Here is one hard truth: We no longer can afford the luxury of not requiring national identification cards. Without biometric cards for every person living or traveling in the country, even secured borders will be insufficient.

Complacency also rules in the government′s search for reliable translators of Arabic and related languages. The FBI admits to a backlog of 120,000 hours of potentially valuable intercepts. The State Department admits that only one in five of 279 Arabic translators is fluent enough to manage the subtlety of the language. The military has similar problems.

Aside from classified material is a much larger domain of what intelligence officials call open sources -- newspapers, Internet sites, magazine articles, television and radio broadcasts -- that are not even submitted to our translators. And yet Arabic-language Internet sites are the primary medium for spreading Islamist doctrine -- and communicating operational information for terrorists.

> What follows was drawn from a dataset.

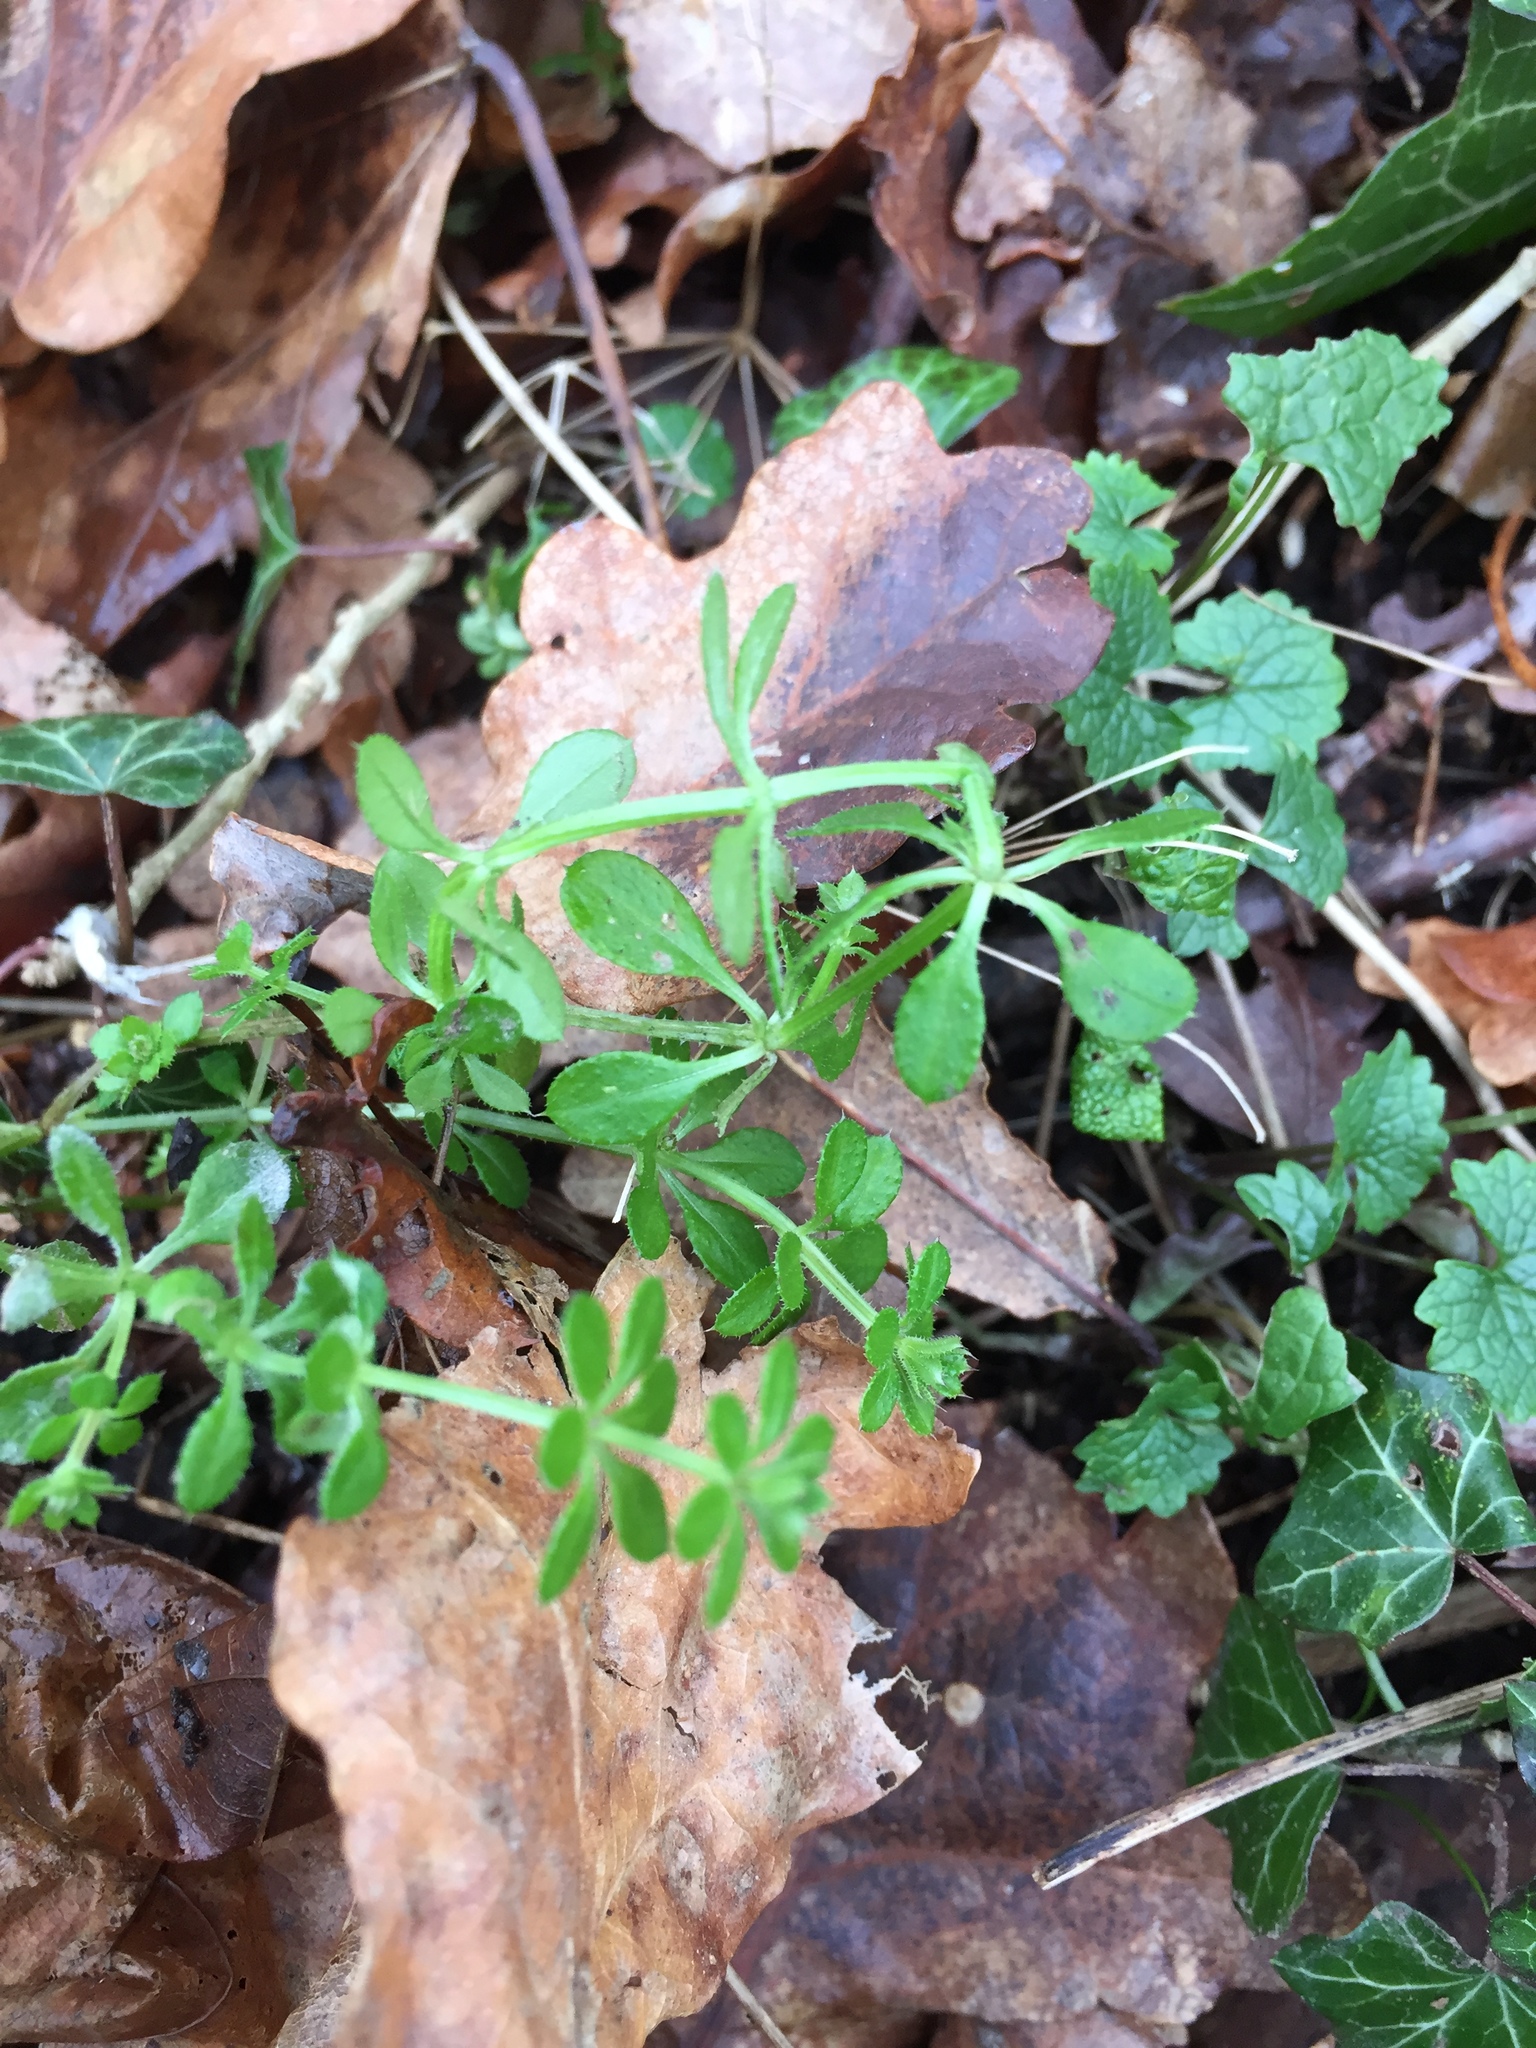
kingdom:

What we obviously need are tens of thousands of non-Muslim Arabic translators.

Challenge and strategy

The challenge for America and the West is that we must try to more or less simultaneously shield our nations from the Islamists; strengthen our own cultural vigor, laws and military capacity; and shrewdly intervene in the Islamic world to establish healthy economic and political connections.

These connections include creating a free and self-sufficient Iraq and Afghanistan, and perhaps, if the Israelis and Palestinians establish a lasting peace, pouring capital investment into the West Bank to promote mutual prosperity.

The best strategy to fend off and reverse the Islamist threat is to strengthen the alliance between the United States and Europe.

Of course, Christian Southern Africa (390 million of Africa′s approximately 850 million people), Hindu India, non-Muslim Southeast Asia, Christian Latin America and Russia all have important roles to play in defeating the Islamist jihadists.

But a defense of the West without the birthplace of the West -- Europe -- is almost unthinkable. If Europe becomes Eurabia, it would mean the loss of our cultural and historic first cousins, our closest economic and military allies, and the source of our own civilization. This is a condition Americans should dread and should move mountains to avoid.

It bears repeating: An Islamified Europe would be as great a threat to the United States today as a Nazified Europe would have been in the 1940s.

Even before Pearl Harbor, President Roosevelt understood that a Nazi-dominated Europe would be more than a fearsome military and industrial threat. It would be a civilizational threat.

Now we face another such threat in insurgent Islam.